Once you have explored the exhibition, you can continue your dinosaur adventure in the Museum galleries. Among the wild wonders on display you will find the modern dinosaurs: birds. Spot the differences between the feathers of flying and non-flying birds, find the iguana skeleton and compare its teeth to those of the Iguanodon and touch real reptile skin to see how it might have felt to stroke a dinosaur!
The Natural History Museum at Tring will also be holding special dinosaur-themed events throughout the exhibition run, so keep your eyes peeled and check the website for activities. Aimed at families and children of all ages, this exhibition will show you just how wild Britain was and provide a ‘roarsome’ time for all the family to enjoy!
Notes for editors
Images: Available on request. Please credit: © The Trustees of the Natural History Museum, London.

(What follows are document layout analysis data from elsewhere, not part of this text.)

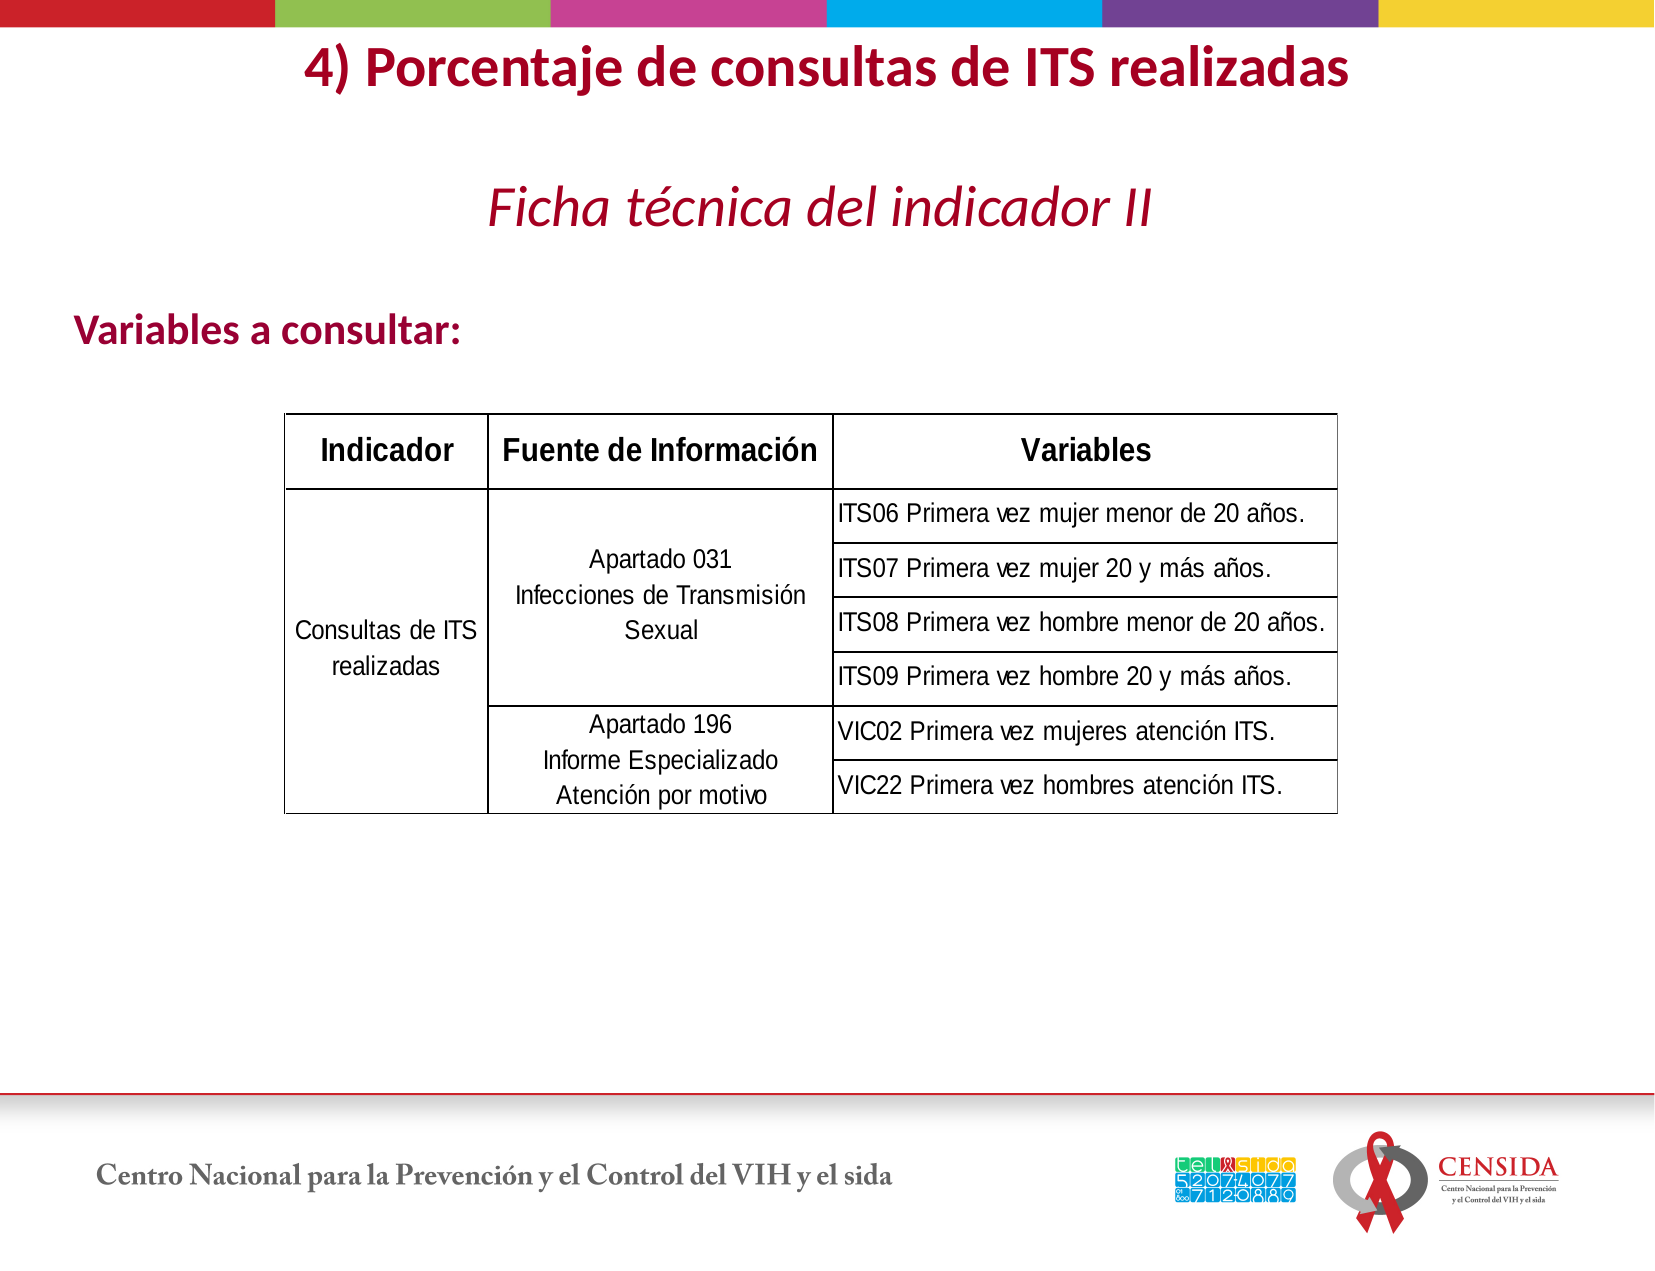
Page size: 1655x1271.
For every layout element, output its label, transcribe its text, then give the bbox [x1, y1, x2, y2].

text_box Variables a consultar: [56, 292, 1594, 677]
picture [0, 0, 826, 27]
text_box 4) Porcentaje de consultas de ITS realizadas Ficha técnica del indicador II [0, 27, 1655, 240]
picture [1103, 0, 1655, 27]
picture [0, 240, 1655, 1271]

Dinosaur themed events at Tring:
Join a Museum palaeontologist to explore the dinosaurs that roamed the UK. Spectacular discoveries of dinosaurs have been made from all over the world, but it's not well known that the study of these amazing animals began in earnest in the UK. In this talk, Museum palaeontologist Paul Barrett will introduce you to some familiar – and more surprising – dinosaurs that used to roam what are now the British Isles.
19.00-20.00, 2 May
£4.50, advance booking required
Discover what Britain was like for dinosaurs and create your own mini world. Trees, volcanoes, swamps - find out what Britain was like millions of years ago. Get creative and make your diorama for mini dinosaurs.

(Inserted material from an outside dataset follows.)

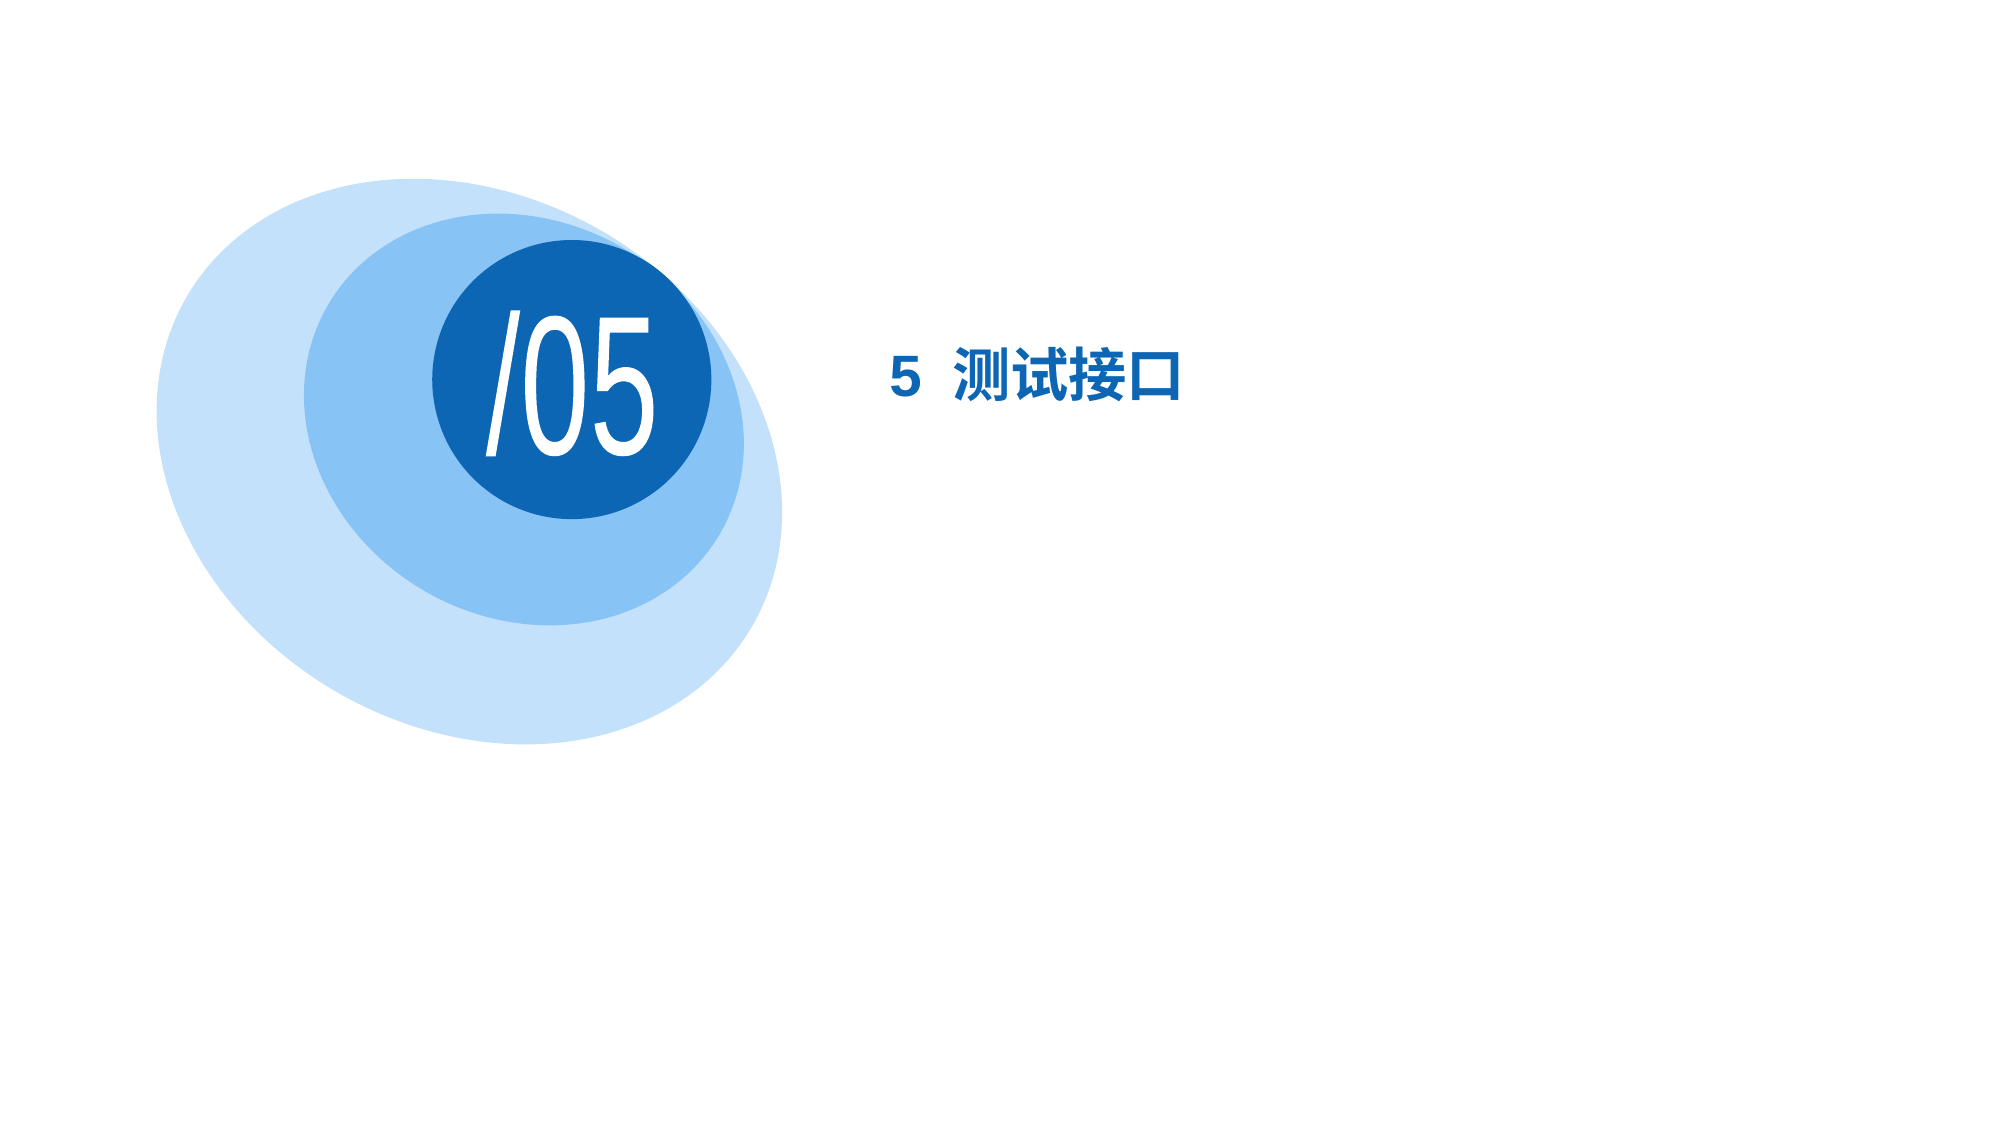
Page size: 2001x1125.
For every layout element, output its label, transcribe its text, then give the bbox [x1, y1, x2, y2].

title 5 测试接口 [874, 269, 1764, 417]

28 and 29 May, see website for times
The Natural History Museum at Tring in Hertfordshire opened in the late 1800s to house the collections of Lionel Walter, second Lord Rothschild, and offers some outstanding examples of nineteenth-century taxidermy. The Museum was bequeathed to the nation and became part of the Natural History Museum in 1938. The public galleries were modernised but the fascinating character of the Museum has been retained.
Around 140,000 visitors a year enjoy a glimpse into the fascinating world of a Victorian collector, where they can see a huge variety of wild, weird and wonderful specimens from across the animal kingdom – from armadillos to zebras.
The site at Tring also houses the stunning Rothschild Library and the Natural History Museum’s ornithological collection, which has been cased there since the early 1970s. Access to the Rothschild Library and ornithological collection is limited and by appointment only.
The Natural History Museum exists to inspire a love of the natural world and unlock answers to the big issues facing humanity and the planet. It is a world-leading science research centre, and through its unique collection and unrivalled expertise it is tackling issues such as food security, eradicating diseases and managing resource scarcity. The Natural History Museum is the most visited natural history museum in Europe and the top science attraction in the UK; we welcome around five million visitors each year and our website receives over 850,000 unique visitors a month. People come from around the world to enjoy our galleries and events and engage both in-person and online with our science and educational activities through innovative programmes and citizen science projects.